▶ _Problem_
From the data that follows, report the number of lines including "BROWN", and only that number.

━━━━━ Dataset

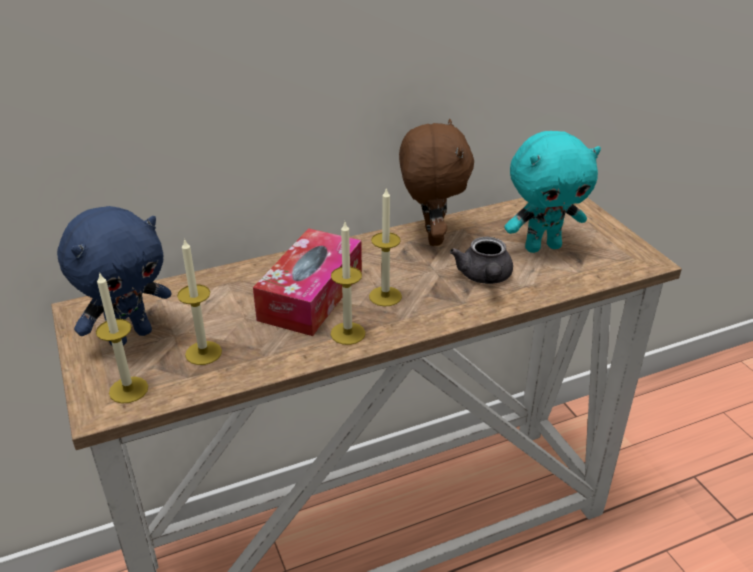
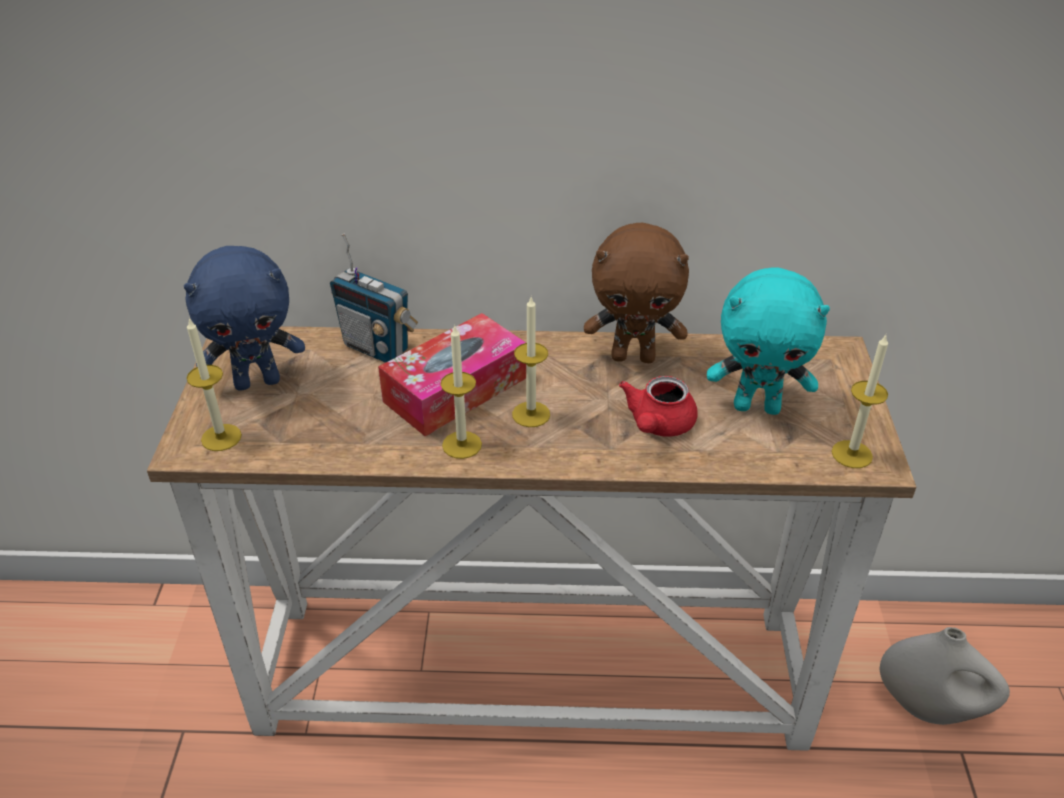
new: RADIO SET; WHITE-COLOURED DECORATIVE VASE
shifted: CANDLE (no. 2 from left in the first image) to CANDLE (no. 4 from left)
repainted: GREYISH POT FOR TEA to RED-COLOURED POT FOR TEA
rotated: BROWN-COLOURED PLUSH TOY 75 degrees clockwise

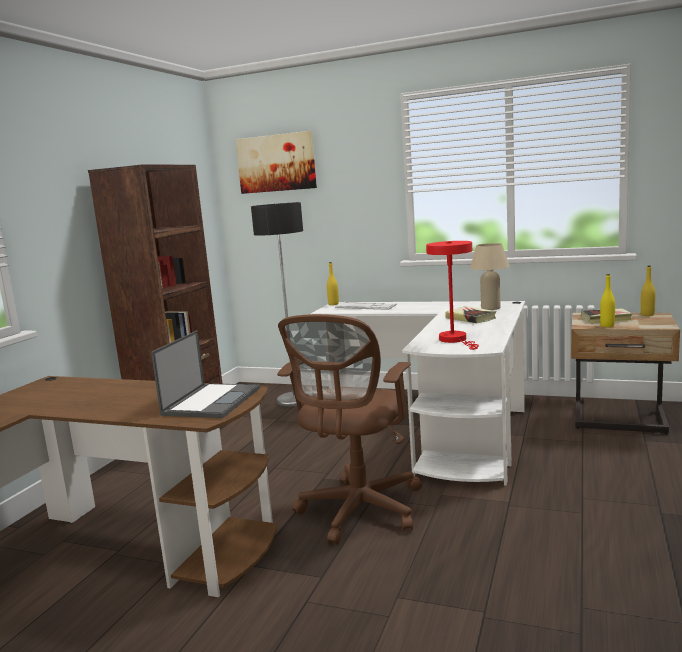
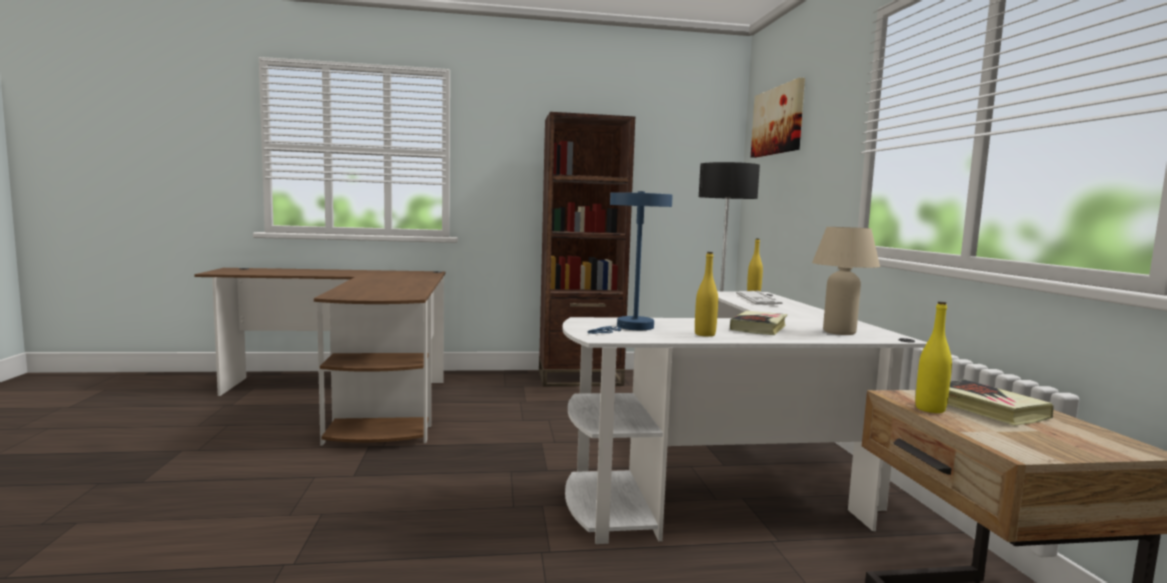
gone: BROWN-COLOURED OFFICE CHAIR; PORTABLE COMPUTER
shifted: YELLOWISH BOTTLE (no. 3 from left in the first image) to YELLOWISH BOTTLE (no. 1 from left)
repainted: RED-COLOURED TABLE LAMP to BLUISH TABLE LAMP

━━━━━━━━━━

▶ _Written solution_
2